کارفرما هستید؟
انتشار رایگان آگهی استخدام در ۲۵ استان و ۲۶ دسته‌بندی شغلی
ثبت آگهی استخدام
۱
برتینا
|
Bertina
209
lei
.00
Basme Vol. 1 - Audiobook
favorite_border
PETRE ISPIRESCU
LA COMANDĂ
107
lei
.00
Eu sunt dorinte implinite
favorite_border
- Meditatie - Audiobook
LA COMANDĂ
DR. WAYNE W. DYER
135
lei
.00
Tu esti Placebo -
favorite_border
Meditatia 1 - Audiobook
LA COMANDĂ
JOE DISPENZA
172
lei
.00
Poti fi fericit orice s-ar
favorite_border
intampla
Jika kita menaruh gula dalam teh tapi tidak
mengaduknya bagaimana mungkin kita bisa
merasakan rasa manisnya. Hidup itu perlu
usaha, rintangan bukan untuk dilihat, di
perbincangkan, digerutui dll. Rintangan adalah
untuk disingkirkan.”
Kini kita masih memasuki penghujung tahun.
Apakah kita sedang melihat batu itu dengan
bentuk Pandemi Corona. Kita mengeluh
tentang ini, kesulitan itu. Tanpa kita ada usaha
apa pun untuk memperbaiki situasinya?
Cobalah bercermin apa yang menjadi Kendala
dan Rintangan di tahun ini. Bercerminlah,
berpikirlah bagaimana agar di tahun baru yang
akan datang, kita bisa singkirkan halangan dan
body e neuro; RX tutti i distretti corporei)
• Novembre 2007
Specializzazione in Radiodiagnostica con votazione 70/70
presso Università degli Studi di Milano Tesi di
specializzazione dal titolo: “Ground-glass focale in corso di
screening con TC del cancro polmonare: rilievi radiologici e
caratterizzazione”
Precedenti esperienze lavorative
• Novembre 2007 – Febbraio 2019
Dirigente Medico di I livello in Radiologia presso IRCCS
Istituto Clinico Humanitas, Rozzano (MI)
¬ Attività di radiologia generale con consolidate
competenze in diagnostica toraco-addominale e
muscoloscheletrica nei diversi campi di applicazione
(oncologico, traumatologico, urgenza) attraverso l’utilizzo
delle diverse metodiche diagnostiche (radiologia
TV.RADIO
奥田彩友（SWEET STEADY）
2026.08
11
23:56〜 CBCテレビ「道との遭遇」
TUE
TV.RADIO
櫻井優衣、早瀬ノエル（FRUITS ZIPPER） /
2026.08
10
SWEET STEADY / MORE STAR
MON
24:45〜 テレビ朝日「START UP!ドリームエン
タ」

┄┄┄┄┄┄┄┄┄┄┄┄┄┄┄┄┄┄┄┄

*Exercise requirements*
Only lines containing the string "Audiobook" are needed. Pull each of them out of the records above.

*Answer*
Basme Vol. 1 - Audiobook
- Meditatie - Audiobook
Meditatia 1 - Audiobook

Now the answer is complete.